"Iraq Police Struggle With Lack Of Care"

LIANE HANSEN, host:

This is Weekend Edition from NPR News. I'm Liane Hansen. In Iraq this weekend, roadside bombs have killed at least two Iraqi soldiers and wounded one Iraqi police officer. The toll is virtually a daily burden on Iraqi's security forces. Tens of thousands of Iraqi policemen and soldiers have been wounded in the six years since the U.S.-led invasion, but few get good medical care, and there are no working pension systems. Instead, many are kept on the Iraqi police books, swelling the numbers of police officers who cannot carry out their duties. NPR's Lourdes Garcia-Navarro reports from the northern Iraqi city of Mosel.

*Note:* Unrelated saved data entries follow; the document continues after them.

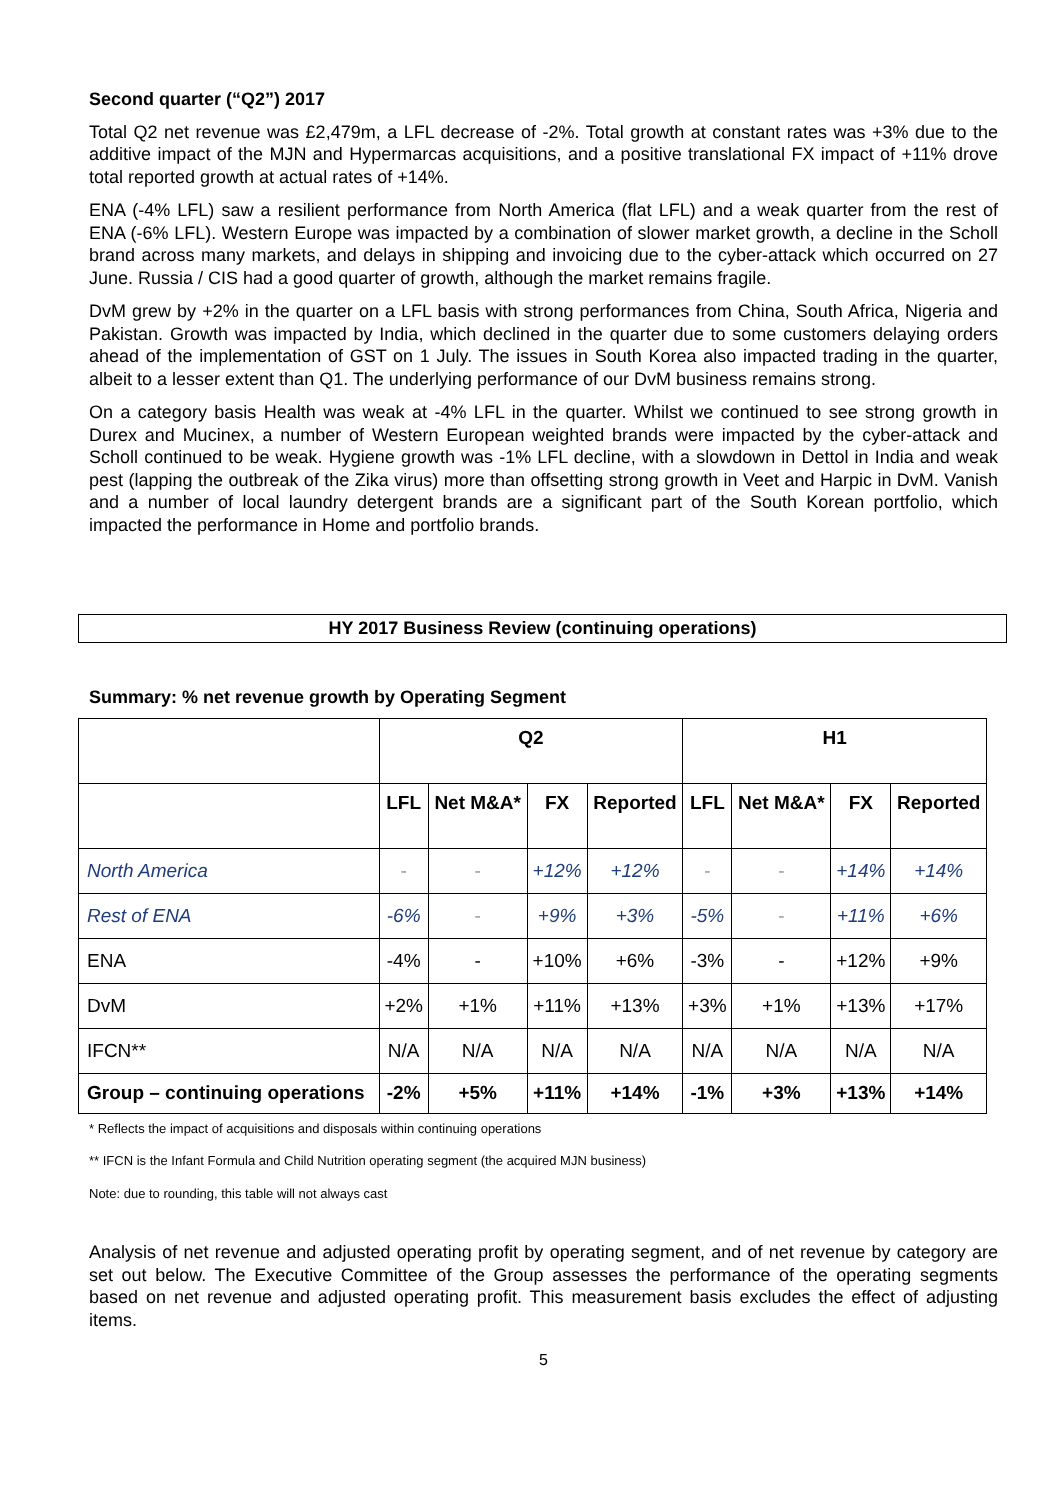Second quarter (“Q2”) 2017
Total Q2 net revenue was £2,479m, a LFL decrease of -2%. Total growth at constant rates was +3% due to the additive impact of the MJN and Hypermarcas acquisitions, and a positive translational FX impact of +11% drove total reported growth at actual rates of +14%.
ENA (-4% LFL) saw a resilient performance from North America (flat LFL) and a weak quarter from the rest of ENA (-6% LFL). Western Europe was impacted by a combination of slower market growth, a decline in the Scholl brand across many markets, and delays in shipping and invoicing due to the cyber-attack which occurred on 27 June. Russia / CIS had a good quarter of growth, although the market remains fragile.
DvM grew by +2% in the quarter on a LFL basis with strong performances from China, South Africa, Nigeria and Pakistan. Growth was impacted by India, which declined in the quarter due to some customers delaying orders ahead of the implementation of GST on 1 July. The issues in South Korea also impacted trading in the quarter, albeit to a lesser extent than Q1. The underlying performance of our DvM business remains strong.
On a category basis Health was weak at -4% LFL in the quarter. Whilst we continued to see strong growth in Durex and Mucinex, a number of Western European weighted brands were impacted by the cyber-attack and Scholl continued to be weak. Hygiene growth was -1% LFL decline, with a slowdown in Dettol in India and weak pest (lapping the outbreak of the Zika virus) more than offsetting strong growth in Veet and Harpic in DvM. Vanish and a number of local laundry detergent brands are a significant part of the South Korean portfolio, which impacted the performance in Home and portfolio brands.
HY 2017 Business Review (continuing operations)
Summary: % net revenue growth by Operating Segment
| | Q2 | | | | H1 | | | |
| --- | --- | --- | --- | --- | --- | --- | --- | --- |
| | LFL | Net M&A* | FX | Reported | LFL | Net M&A* | FX | Reported |
| North America | - | - | +12% | +12% | - | - | +14% | +14% |
| Rest of ENA | -6% | - | +9% | +3% | -5% | - | +11% | +6% |
| ENA | -4% | - | +10% | +6% | -3% | - | +12% | +9% |
| DvM | +2% | +1% | +11% | +13% | +3% | +1% | +13% | +17% |
| IFCN** | N/A | N/A | N/A | N/A | N/A | N/A | N/A | N/A |
| Group – continuing operations | -2% | +5% | +11% | +14% | -1% | +3% | +13% | +14% |
* Reflects the impact of acquisitions and disposals within continuing operations
** IFCN is the Infant Formula and Child Nutrition operating segment (the acquired MJN business)
Note: due to rounding, this table will not always cast
Analysis of net revenue and adjusted operating profit by operating segment, and of net revenue by category are set out below. The Executive Committee of the Group assesses the performance of the operating segments based on net revenue and adjusted operating profit. This measurement basis excludes the effect of adjusting items.
5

LOURDES GARCIA-NAVARRO: It's training day at the police academy in Mosel. Names are called out. One by one, men line up with their belongings before getting marched off to their barracks.

In a corner of the large, dusty lot, about a hundred men huddle together. Many in this group lean on crutches. Some are in wheelchairs. One man has metal pins piercing the skin of his right leg, holding his shattered bones together. Abdulsamat Halaq Halil(ph) was wounded in a roadside bombing.

Mr. ABDULSAMAT HALAQ HALIL: (Through Translator) We've gotten no compensation. It's been two years since it happened, but I've got nothing from the government.

GARCIA-NAVARRO: These men are paid half of the regular policeman salary in lieu of a pension or other support. Still, they say, it's not enough. Muhammad Jimahalad(ph) needs surgery on his badly injured foot.

Mr. MUHAMMAD JIMAHALAD: (Through Translator) I was told that my surgery would cost 8 million Iraqi dinars, but I have no money to do it. I can't walk without crutches. The only place they can do the surgery is in Syria, but I don't have the money to go there.

GARCIA-NAVARRO: Hussein Ali Jasmaboud(ph) was shot multiple times in the abdomen and legs. He's sold everything he has to help pay for his medical care.

Mr. HUSSEIN ALI JASMABOUD: (Through Translator) The government tells you to be patient. I've been patient for five years now. I suffer from severe pain. Besides the money issue, the government says if we spend more than 15 days away from our posts, they'll stop paying us. I can't have surgery and recover in that small amount of time.

GARCIA-NAVARRO: Now the U.S. military, which oversees police training in Mosel, says the men need to be taken care of some other way. Captain Charles Muller(ph) is with the 302nd 2nd MP company out of Grand Prairie, Texas.

Captain CHARLES MULLER (U.S. Military Police): There are some of the people that they keep on the payroll, or have kept on the payrolls in the past - one of the things that we're working with them to do is get these guys who aren't capable of doing the job and work, getting them off the books so that we can hire more able-bodied policemen, and get those able-bodied policemen on the streets.

GARCIA-NAVARRO: As the U.S. military lowers its profile here, American commanders say it's become more important than ever to get Iraq's police up to par - especially in Mosel, where there is still a thriving insurgency. Captain Muller says that corruption is the main problem. Much of the money that should go for the care of wounded officers is siphoned off by interior ministry officials and senior police commanders.

Captain MULLER: The pension program - it exists, but sometimes you can get lost in the shuffle when you're outside of the influence of the people who have the money and distribute the money when payroll time comes around.

GARCIA-NAVARRO: Still, Iraqi police general Fouaz Mahmoud(ph) says that for now, keeping the officers on the active police roster is the only way to support the men.

General FOUAZ MAHMOUD (Iraqi Police Department): (Through Translator) They were all once policemen. Nothing was wrong with them but because of terrorism, they were disabled. They had no choice in the matter.

GARCIA-NAVARRO: Nearby, the injured men are told to get in line. They are about to be taken for a medical review. Muhammad Fatah Ahmed(ph) was once an interpreter for U.S. military. He was threatened by militants, so he joined the police. He was then shot in the line of duty.

Mr. MUHAMMAD FATAH AHMED (Former Interpreter for U.S. Military): I have a bullet in my left leg. But now I can't walk (unintelligible).

GARCIA-NAVARRO: He's scare he will be fired, and then he'll have no source of income.

Mr. FATAH AHMED: Help us. We did everything for them.

GARCIA-NAVARRO: I fought the terrorists, he adds plaintively, and no one seems to care. Lourdes Garcia-Navarro, NPR News, Mosel.